Kash Gill

Personal information
- Nickname: The Flash
- Nationality: British
- Born: Kashmir Singh Gill 2 July 1966 (age 60) Handsworth, Birmingham, England
- Height: 6 ft 3 in (1.91 m)
- Weight: 75 kg (11.8 st; 165 lb)

Boxing career

Boxing record
- Total fights: 100
- Wins: 84
- Win by KO: 43
- Losses: 16
- Draws: 1

= Kash Gill =

British professional kickboxer (born 1966)

Kashmir Singh Gill (Punjabi: ਕਸ਼ਮੀਰ ਸਿੰਘ ਗਿੱਲ, born 2 July 1966) popularly known as Kash "The Flash" Gill, is a retired British professional kickboxer who is a former four-time world champion.

Gill became a world champion in kickboxing at the age of 21. He formally retired from fighting in 2002. In 1991, he won the World Kickboxing Association (WKA) light middleweight and super welterweight full contact titles. The following year he won the WKA middleweight championship. He was the International Sport Karate Association freestyle champion of 1993.

==Biography==
Born in 1966 as Kashmir Gill, he is an alumnus of Christ Church, Oxford where he studied biochemistry. Gill discovered kickboxing at the age of 14 when he saw a demo in a local park went down for a trial session and fell in love with the sport.

His speed and athletic ability as well as his flashy showmanship soon earned him the nickname 'The Flash'. By 1984, having earned his black belt, Gill at the age of 18, had entered and won his first competition in a three-round contest in full-contact karate.
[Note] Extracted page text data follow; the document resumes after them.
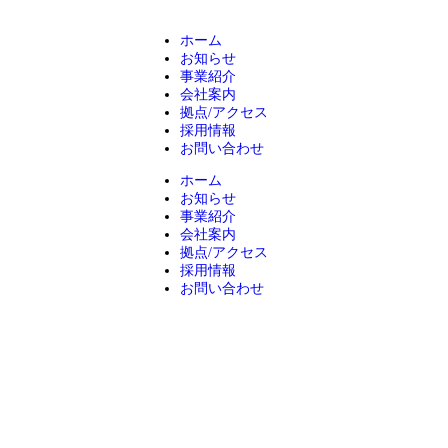
ホーム
お知らせ
事業紹介
会社案内
拠点/アクセス
採用情報
お問い合わせ
ホーム
お知らせ
事業紹介
会社案内
拠点/アクセス
採用情報
お問い合わせ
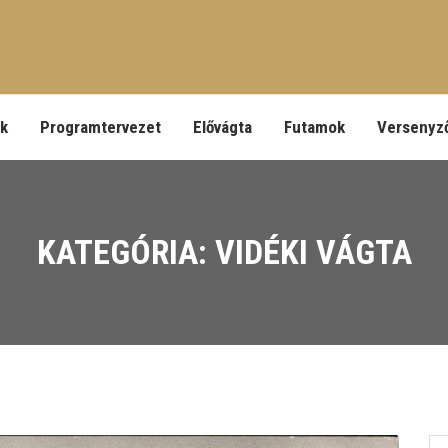
ek
Programtervezet
Elővágta
Futamok
Versenyz
KATEGÓRIA: VIDÉKI VÁGTA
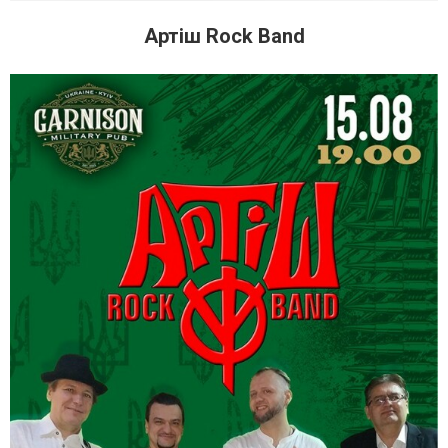
Артіш Rock Band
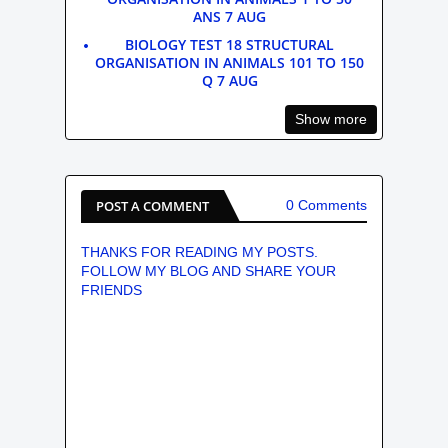
ANS 7 AUG
BIOLOGY TEST 18 STRUCTURAL
ORGANISATION IN ANIMALS 101 TO 150
Q 7 AUG
Show more
POST A COMMENT
0 Comments
THANKS FOR READING MY POSTS.
FOLLOW MY BLOG AND SHARE YOUR
FRIENDS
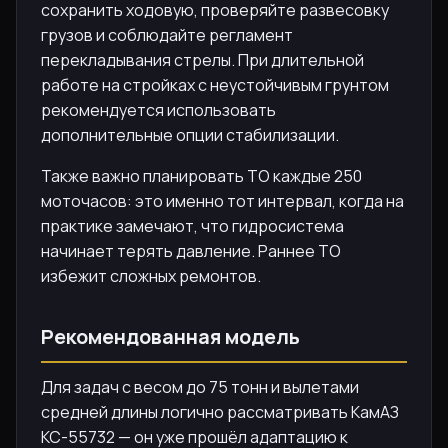
сохранить ходовую, проверяйте развесовку
грузов и соблюдайте регламент
перекладывания стрелы. При длительной
работе на стройках с неустойчивым грунтом
рекомендуется использовать
дополнительные опции стабилизации.
Также важно планировать ТО каждые 250
моточасов: это именно тот интервал, когда на
практике замечают, что гидросистема
начинает терять давление. Раннее ТО
избежит сложных ремонтов.
Рекомендованная модель
Для задач с весом до 75 тонн и вылетами
средней длины логично рассматривать КамАЗ
КС-55732 — он уже прошёл адаптацию к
He won a number of world titles and in 1986 he won a gold medal at the World PKA Amateur Full Contact Championships. He collected his first Professional world title, the WKA Junior Middleweight in 1991 when he also won the World full contact Karate championships. In the two consecutive years following, he went on to win the WKA World Middleweight kickboxing title and the ISKA World Light Middleweight title.

==Comeback==
In December 2011, Gill fought former world kickboxing champion Don "The Dragon" Wilson in a mixed martial arts cage match in Kazakhstan. The bout was originally billed as an exhibition, but Wilson, 57, was awarded the decision at the end of the match.